Steel factor controls the proliferation and differentiation of neonatal mouse epidermal melanocytes in culture.

Mouse epidermal melanoblasts and melanocytes preferentially proliferated from disaggregated epidermal cell suspensions derived from newborn mouse skin in a serum-free melanocyte-proliferation medium (MDMD) and melanoblast-proliferation medium (MDMDF) supplemented with dibutyryl adenosine 3':5'-cyclic monophosphate (DBcAMP) and/or basic fibroblast growth factor (bFGF). Pure cultured primary melanoblasts and melanocytes were then further cultured with MDMD/MDMDF supplemented with steel factor ( SLF) (keratinocyte depletion).

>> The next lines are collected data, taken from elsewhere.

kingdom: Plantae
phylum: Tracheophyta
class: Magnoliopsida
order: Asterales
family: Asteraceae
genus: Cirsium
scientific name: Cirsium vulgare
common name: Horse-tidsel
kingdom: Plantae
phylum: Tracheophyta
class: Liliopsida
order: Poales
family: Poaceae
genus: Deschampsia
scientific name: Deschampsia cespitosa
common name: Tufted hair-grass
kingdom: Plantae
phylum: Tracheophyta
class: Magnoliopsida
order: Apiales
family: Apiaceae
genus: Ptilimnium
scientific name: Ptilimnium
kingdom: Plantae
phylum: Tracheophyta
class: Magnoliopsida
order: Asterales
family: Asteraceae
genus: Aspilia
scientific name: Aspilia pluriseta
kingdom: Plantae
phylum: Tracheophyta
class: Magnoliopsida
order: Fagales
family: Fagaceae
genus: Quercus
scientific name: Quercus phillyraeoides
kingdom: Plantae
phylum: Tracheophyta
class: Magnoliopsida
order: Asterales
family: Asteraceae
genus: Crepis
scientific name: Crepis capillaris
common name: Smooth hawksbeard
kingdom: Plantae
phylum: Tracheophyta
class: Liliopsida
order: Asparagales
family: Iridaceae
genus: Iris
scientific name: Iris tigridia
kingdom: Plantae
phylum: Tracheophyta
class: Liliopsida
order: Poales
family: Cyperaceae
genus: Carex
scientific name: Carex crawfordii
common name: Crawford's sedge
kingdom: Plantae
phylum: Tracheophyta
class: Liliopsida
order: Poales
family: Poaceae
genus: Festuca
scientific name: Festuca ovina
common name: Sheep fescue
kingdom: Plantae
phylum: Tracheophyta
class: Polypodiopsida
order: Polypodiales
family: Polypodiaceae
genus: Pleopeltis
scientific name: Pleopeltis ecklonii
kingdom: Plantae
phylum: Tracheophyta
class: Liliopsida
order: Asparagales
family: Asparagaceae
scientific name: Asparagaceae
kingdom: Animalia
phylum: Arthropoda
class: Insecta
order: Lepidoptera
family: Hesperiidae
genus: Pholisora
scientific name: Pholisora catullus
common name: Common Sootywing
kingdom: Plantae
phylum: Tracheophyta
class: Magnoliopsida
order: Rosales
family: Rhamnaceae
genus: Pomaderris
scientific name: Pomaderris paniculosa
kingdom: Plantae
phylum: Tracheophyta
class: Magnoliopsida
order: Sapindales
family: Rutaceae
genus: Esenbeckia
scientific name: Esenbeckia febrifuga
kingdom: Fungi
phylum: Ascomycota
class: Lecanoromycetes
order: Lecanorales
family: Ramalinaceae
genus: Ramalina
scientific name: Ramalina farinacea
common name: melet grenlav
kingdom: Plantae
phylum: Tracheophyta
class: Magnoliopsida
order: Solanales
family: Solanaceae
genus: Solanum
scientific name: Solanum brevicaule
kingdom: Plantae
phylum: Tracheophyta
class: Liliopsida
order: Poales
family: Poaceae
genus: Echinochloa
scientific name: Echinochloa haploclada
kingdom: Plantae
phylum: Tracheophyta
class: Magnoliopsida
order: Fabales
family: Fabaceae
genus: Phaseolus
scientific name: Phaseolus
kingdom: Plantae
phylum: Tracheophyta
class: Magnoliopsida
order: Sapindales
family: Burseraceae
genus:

SLF increased the number of melanoblasts and melanocytes as well as the proportion of differentiated melanocytes in the absence of keratinocytes. Flow cytometric analysis showed that melanoblasts and melanocytes in the S and G2/M phases of the cell cycle were increased by treatment with SLF. Moreover, an anti- SLF antibody added to MDMD/MDMDF from the initiation of the primary culture (in the presence of keratinocytes) inhibited the proliferation of melanoblasts and melanocytes as well as the differentiation of melanocytes. These results suggest that SLF is one of the keratinocyte-derived factors involved in regulating the proliferation and differentiation of neonatal mouse epidermal melanocytes in culture in cooperation with cAMP elevator and bFGF.[1]